In 2002, not long after Gross scrawled "no" across her vacation request and threw it into a wastebasket, McCarthy told members of the firm about the 1998 check.
"She admitted that she wanted him to feel embarrassed and humiliated because she felt that he had demeaned, degraded, and abused her, and had ruined her reputation at the firm," the board said.
Partner Mark Larner testified that Gross denied receiving the check, but later acknowledged it and refused to reimburse the firm. Other partners testified that Gross said he felt he deserved the money because his compensation from the firm didn't reflect his value -- a statement he denied making.
Still, he refused to pay, the firm sued him and they settled for an undisclosed amount.
The key issue for the discipline board in deciding whether it was a permissible gift or a misappropriation was whether Budd Larner had a policy requiring attorneys to tell the partnership about such payments and receive approval before keeping them.

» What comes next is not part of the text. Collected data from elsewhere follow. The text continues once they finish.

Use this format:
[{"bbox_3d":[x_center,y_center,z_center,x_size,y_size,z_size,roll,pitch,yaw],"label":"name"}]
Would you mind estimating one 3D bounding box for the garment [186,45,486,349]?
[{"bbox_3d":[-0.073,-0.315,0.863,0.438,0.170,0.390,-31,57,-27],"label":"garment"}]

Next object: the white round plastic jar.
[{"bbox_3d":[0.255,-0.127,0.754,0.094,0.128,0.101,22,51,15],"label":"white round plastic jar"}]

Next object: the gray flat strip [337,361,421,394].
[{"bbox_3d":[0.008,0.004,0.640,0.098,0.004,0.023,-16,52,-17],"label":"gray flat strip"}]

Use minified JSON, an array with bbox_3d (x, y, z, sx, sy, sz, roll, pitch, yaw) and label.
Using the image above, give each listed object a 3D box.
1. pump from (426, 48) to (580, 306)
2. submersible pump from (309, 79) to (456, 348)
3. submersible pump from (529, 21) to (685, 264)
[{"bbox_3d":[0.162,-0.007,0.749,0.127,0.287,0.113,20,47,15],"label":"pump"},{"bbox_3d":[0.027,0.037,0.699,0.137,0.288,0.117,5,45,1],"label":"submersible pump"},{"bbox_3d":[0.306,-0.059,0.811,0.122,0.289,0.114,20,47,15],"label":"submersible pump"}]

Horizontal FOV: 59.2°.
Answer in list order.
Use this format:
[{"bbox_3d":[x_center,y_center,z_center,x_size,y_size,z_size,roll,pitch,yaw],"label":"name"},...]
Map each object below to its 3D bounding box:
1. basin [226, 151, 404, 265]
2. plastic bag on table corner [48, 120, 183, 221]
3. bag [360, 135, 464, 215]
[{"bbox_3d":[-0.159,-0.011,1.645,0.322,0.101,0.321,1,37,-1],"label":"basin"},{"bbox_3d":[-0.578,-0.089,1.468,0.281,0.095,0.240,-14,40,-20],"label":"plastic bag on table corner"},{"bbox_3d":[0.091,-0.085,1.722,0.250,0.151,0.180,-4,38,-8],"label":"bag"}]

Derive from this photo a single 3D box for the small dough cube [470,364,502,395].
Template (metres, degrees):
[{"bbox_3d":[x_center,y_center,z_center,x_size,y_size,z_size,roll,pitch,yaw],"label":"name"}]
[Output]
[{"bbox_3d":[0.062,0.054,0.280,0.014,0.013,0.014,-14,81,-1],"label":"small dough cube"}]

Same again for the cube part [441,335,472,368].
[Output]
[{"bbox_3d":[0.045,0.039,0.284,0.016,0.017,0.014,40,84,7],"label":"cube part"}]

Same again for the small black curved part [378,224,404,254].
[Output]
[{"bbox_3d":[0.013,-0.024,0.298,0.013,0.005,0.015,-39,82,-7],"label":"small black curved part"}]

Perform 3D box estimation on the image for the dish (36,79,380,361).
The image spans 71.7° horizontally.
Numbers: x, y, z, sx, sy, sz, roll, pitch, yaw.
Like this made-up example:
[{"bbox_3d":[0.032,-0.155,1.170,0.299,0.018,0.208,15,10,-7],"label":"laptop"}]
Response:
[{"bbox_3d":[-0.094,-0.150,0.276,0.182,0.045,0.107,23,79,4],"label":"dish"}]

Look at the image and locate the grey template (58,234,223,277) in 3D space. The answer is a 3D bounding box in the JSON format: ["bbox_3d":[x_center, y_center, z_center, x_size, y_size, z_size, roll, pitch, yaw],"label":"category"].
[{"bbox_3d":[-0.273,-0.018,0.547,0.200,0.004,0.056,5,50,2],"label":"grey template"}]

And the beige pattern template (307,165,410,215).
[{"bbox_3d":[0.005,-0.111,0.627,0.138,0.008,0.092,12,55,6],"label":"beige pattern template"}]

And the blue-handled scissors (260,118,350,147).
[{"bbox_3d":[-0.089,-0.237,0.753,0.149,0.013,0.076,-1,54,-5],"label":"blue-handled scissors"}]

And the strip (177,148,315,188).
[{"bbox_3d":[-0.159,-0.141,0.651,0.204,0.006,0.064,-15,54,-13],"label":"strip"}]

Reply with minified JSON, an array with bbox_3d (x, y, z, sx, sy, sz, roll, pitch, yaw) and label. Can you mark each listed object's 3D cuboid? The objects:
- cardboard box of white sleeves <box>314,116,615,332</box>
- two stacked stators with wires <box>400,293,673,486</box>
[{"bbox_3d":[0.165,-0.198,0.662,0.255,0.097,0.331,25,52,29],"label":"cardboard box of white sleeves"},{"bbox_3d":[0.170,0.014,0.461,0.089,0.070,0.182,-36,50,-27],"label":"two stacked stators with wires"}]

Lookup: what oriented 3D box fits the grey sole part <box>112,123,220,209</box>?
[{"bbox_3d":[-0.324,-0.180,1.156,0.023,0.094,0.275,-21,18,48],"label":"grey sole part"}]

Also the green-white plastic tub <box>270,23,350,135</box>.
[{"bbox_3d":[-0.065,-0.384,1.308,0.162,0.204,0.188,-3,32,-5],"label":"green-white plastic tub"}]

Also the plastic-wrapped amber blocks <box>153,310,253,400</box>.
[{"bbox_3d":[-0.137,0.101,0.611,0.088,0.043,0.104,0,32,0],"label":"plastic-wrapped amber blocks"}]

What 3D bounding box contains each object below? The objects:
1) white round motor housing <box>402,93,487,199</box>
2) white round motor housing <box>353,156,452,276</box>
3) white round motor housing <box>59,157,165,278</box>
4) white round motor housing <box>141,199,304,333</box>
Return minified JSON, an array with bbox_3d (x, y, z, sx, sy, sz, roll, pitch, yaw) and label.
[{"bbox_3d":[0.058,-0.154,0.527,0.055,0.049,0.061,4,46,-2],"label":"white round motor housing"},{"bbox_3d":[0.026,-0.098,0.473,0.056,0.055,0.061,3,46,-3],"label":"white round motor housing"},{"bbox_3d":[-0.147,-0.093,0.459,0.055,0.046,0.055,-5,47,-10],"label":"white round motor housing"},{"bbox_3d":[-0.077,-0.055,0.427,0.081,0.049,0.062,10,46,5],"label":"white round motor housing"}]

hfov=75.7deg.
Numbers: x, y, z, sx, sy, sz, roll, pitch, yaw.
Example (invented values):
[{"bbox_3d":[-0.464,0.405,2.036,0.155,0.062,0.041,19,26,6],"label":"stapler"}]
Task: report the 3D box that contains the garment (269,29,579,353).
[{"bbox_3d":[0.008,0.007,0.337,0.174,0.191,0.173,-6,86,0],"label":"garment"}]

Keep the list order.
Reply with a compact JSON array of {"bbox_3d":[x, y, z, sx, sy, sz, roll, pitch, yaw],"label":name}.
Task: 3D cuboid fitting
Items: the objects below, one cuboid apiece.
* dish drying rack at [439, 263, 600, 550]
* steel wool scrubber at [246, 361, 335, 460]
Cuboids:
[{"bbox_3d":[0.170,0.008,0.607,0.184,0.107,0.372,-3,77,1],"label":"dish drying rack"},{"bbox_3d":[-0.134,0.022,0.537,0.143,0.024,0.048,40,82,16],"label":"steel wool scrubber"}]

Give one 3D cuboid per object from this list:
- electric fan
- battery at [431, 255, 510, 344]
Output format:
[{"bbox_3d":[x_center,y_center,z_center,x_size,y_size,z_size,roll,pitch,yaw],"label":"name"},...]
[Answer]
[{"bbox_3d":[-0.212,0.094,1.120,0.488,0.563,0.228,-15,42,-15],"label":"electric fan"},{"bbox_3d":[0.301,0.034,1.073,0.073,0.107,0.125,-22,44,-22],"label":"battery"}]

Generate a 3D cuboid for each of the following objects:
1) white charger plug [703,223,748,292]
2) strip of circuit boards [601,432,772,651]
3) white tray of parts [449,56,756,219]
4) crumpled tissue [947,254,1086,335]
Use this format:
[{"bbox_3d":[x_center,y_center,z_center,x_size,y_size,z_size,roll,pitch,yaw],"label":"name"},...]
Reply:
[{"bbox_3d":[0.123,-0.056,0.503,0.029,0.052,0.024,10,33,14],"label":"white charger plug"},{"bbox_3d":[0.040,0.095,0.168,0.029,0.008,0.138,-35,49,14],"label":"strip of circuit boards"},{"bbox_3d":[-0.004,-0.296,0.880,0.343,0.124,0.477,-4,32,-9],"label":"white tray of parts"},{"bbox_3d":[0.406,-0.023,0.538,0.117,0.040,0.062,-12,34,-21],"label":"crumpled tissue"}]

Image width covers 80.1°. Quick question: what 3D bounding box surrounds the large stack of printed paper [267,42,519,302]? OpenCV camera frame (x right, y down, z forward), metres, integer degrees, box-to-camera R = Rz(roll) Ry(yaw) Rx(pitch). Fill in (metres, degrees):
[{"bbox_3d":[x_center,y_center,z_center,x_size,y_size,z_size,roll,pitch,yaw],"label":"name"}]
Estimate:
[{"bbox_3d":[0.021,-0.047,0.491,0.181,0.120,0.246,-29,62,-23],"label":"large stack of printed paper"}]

By the firm's reckoning, a 1980 partnership agreement required Gross to give the $50,000 to the firm. "Everything you receive belongs to the firm, unless otherwise agreed upon," is how partner Susan Winters described the policy in testimony.
Winters said, for example, that she disclosed the receipt of a diamond necklace from a client and a $100 gift certificate as well.
Gross countered that it was his understanding that there was no such policy and that at a time when he was a head of the firm he so advised another lawyer who had been offered a $65,000 Mercedes-Benz from a client.